### What to work on
Print, word for word, the opening line of the data below and every line after it through the line that contains "- power strip [0,269,351,783]", but not the pictures.

'''

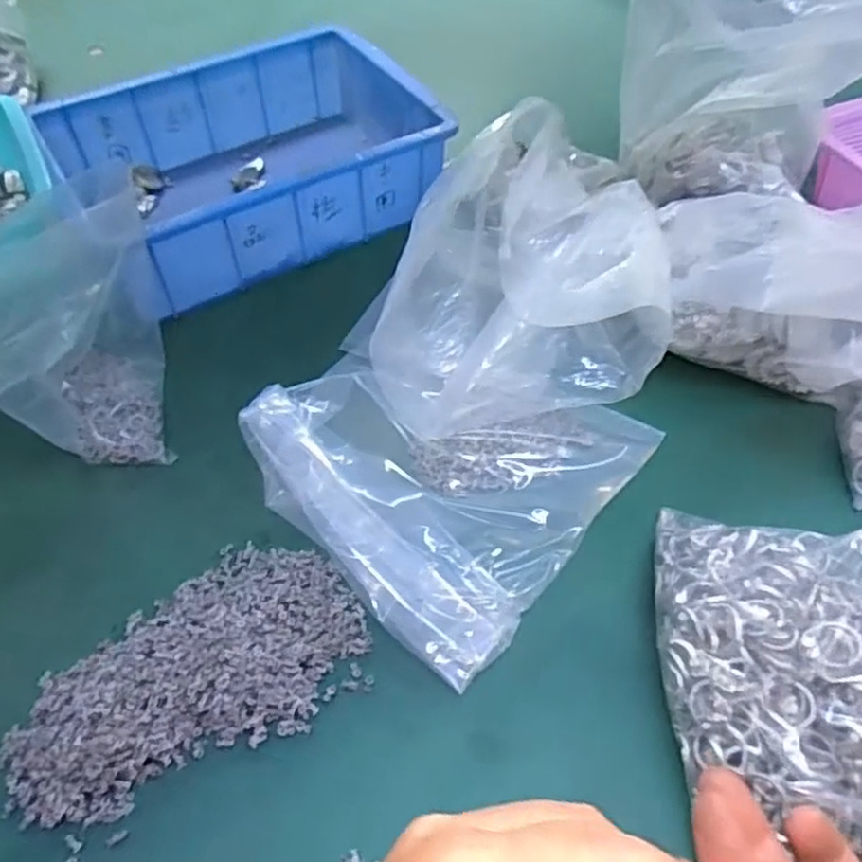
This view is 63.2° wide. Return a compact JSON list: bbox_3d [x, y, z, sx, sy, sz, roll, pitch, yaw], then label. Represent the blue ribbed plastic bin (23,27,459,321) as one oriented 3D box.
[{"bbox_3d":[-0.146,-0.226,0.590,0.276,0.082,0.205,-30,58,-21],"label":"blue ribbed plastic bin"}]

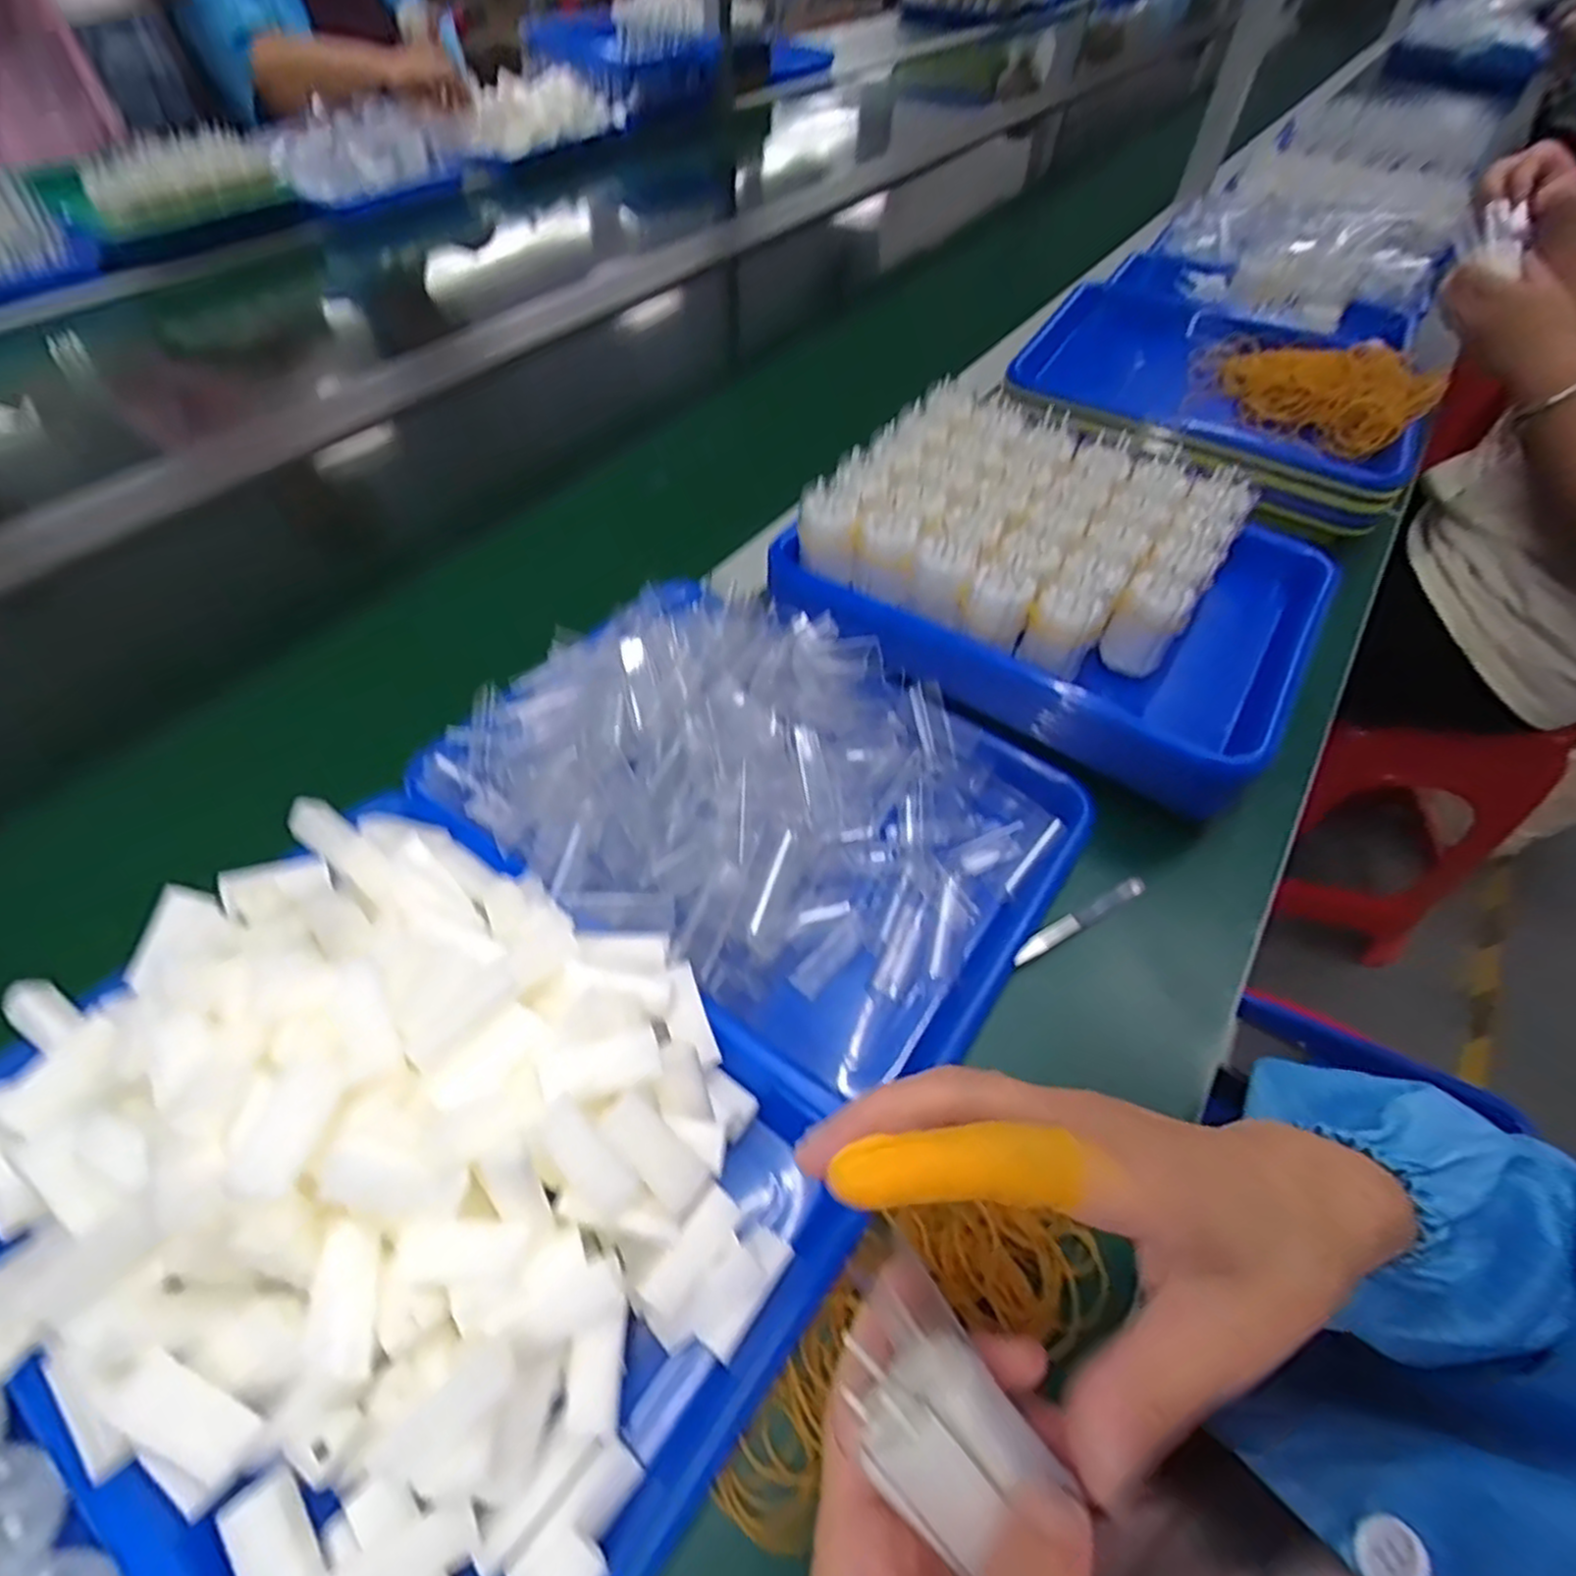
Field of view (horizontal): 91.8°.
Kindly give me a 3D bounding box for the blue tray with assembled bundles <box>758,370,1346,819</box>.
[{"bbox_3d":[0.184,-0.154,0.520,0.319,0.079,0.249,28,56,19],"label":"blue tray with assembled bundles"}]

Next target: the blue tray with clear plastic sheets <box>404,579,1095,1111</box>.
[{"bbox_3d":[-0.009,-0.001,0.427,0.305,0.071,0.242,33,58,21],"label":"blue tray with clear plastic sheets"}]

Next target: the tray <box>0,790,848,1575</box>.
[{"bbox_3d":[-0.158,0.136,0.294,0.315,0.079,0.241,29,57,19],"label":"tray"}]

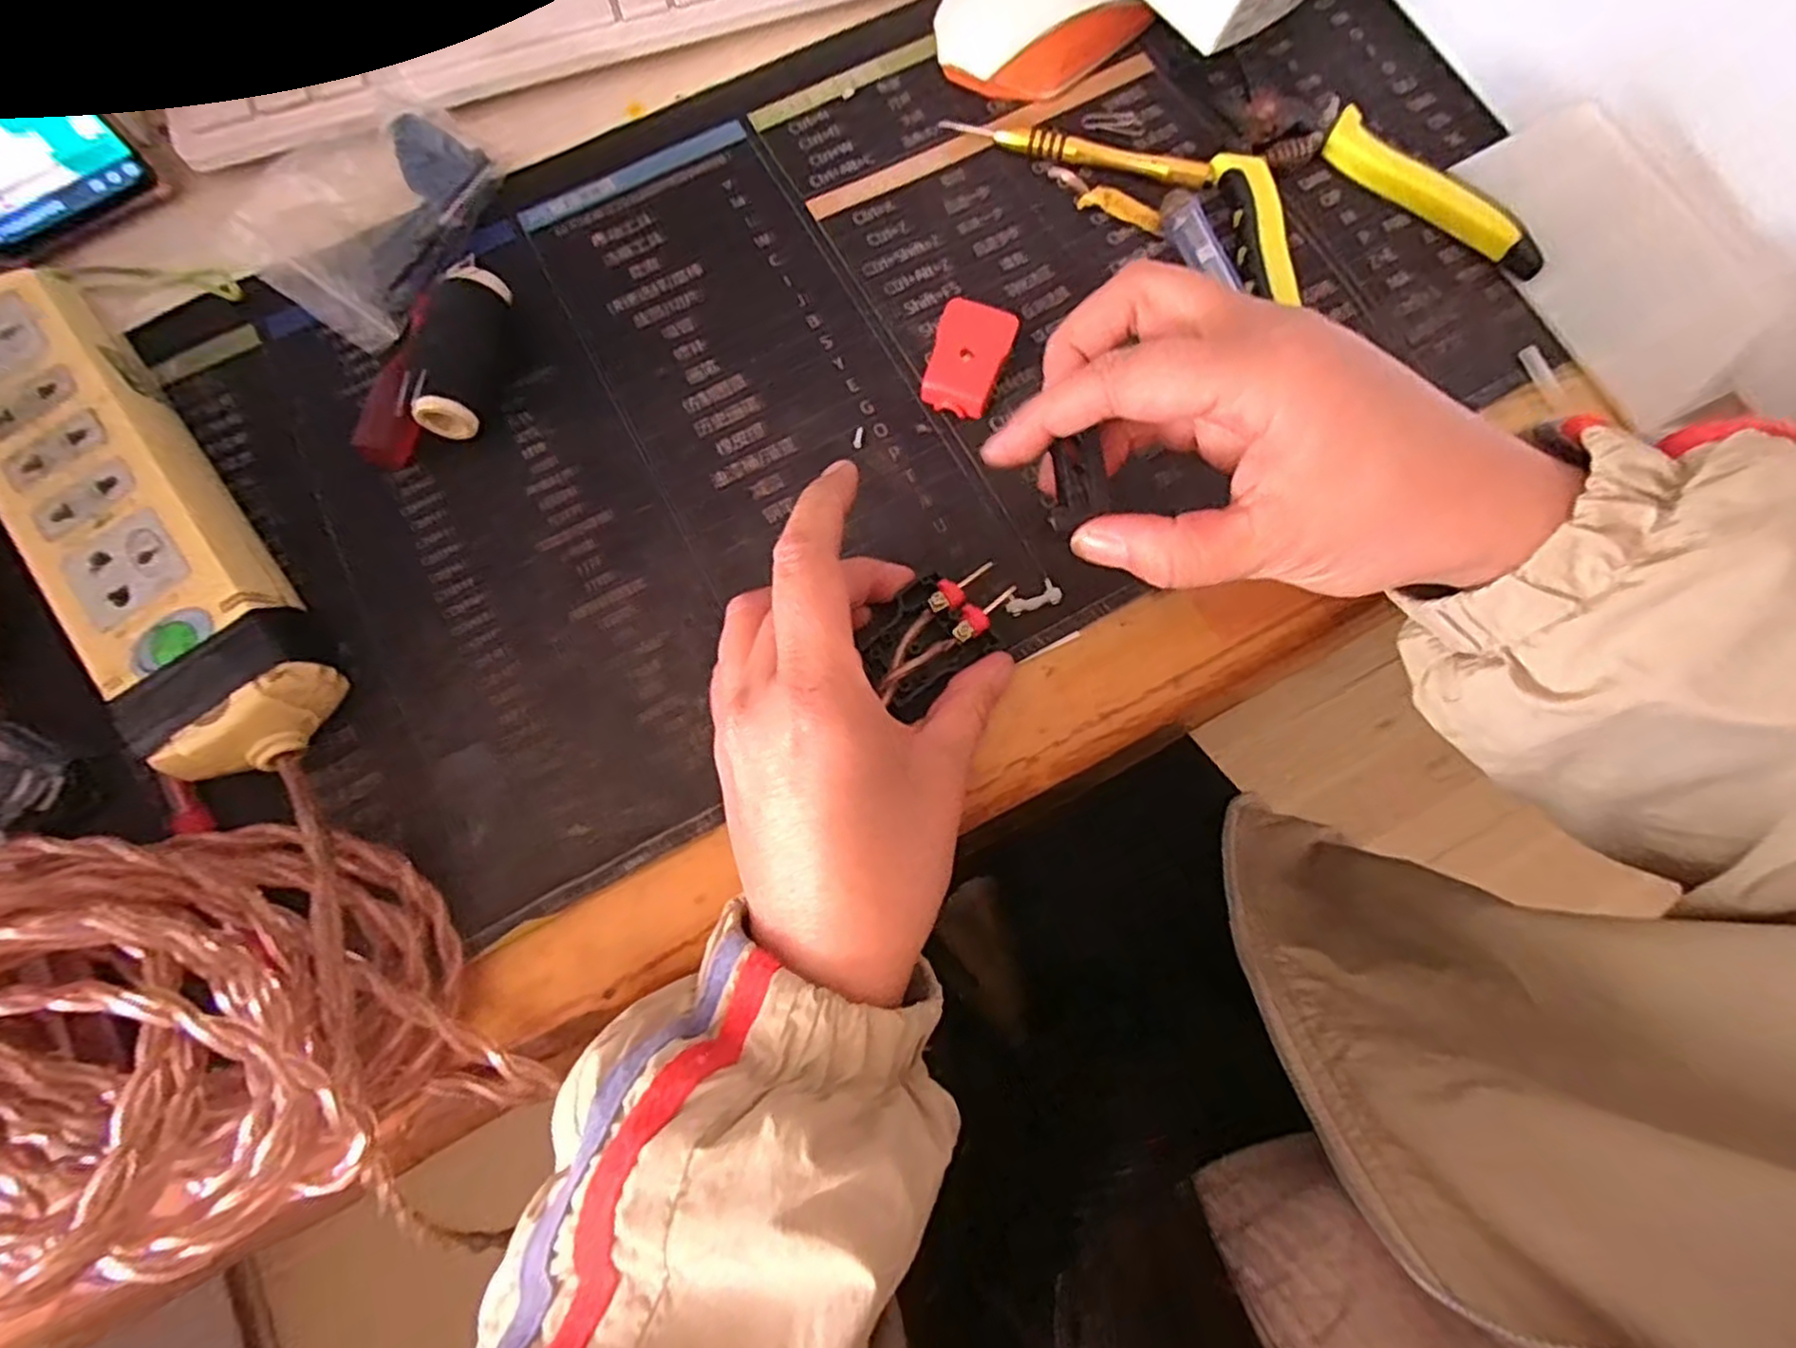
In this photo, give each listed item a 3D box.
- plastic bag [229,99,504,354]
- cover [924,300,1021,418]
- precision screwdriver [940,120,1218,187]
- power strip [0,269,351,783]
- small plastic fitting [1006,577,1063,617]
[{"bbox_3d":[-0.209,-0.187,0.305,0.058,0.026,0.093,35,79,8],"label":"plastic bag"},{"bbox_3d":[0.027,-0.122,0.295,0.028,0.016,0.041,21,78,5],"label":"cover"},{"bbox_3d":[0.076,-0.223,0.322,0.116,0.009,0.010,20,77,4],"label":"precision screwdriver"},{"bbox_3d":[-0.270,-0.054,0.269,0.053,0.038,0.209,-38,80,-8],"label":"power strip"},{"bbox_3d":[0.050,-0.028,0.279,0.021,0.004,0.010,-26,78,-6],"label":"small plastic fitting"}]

'''

### Output
This view is 63.2° wide. Return a compact JSON list: bbox_3d [x, y, z, sx, sy, sz, roll, pitch, yaw], then label. Represent the blue ribbed plastic bin (23,27,459,321) as one oriented 3D box.
[{"bbox_3d":[-0.146,-0.226,0.590,0.276,0.082,0.205,-30,58,-21],"label":"blue ribbed plastic bin"}]

Field of view (horizontal): 91.8°.
Kindly give me a 3D bounding box for the blue tray with assembled bundles <box>758,370,1346,819</box>.
[{"bbox_3d":[0.184,-0.154,0.520,0.319,0.079,0.249,28,56,19],"label":"blue tray with assembled bundles"}]

Next target: the blue tray with clear plastic sheets <box>404,579,1095,1111</box>.
[{"bbox_3d":[-0.009,-0.001,0.427,0.305,0.071,0.242,33,58,21],"label":"blue tray with clear plastic sheets"}]

Next target: the tray <box>0,790,848,1575</box>.
[{"bbox_3d":[-0.158,0.136,0.294,0.315,0.079,0.241,29,57,19],"label":"tray"}]

In this photo, give each listed item a 3D box.
- plastic bag [229,99,504,354]
- cover [924,300,1021,418]
- precision screwdriver [940,120,1218,187]
- power strip [0,269,351,783]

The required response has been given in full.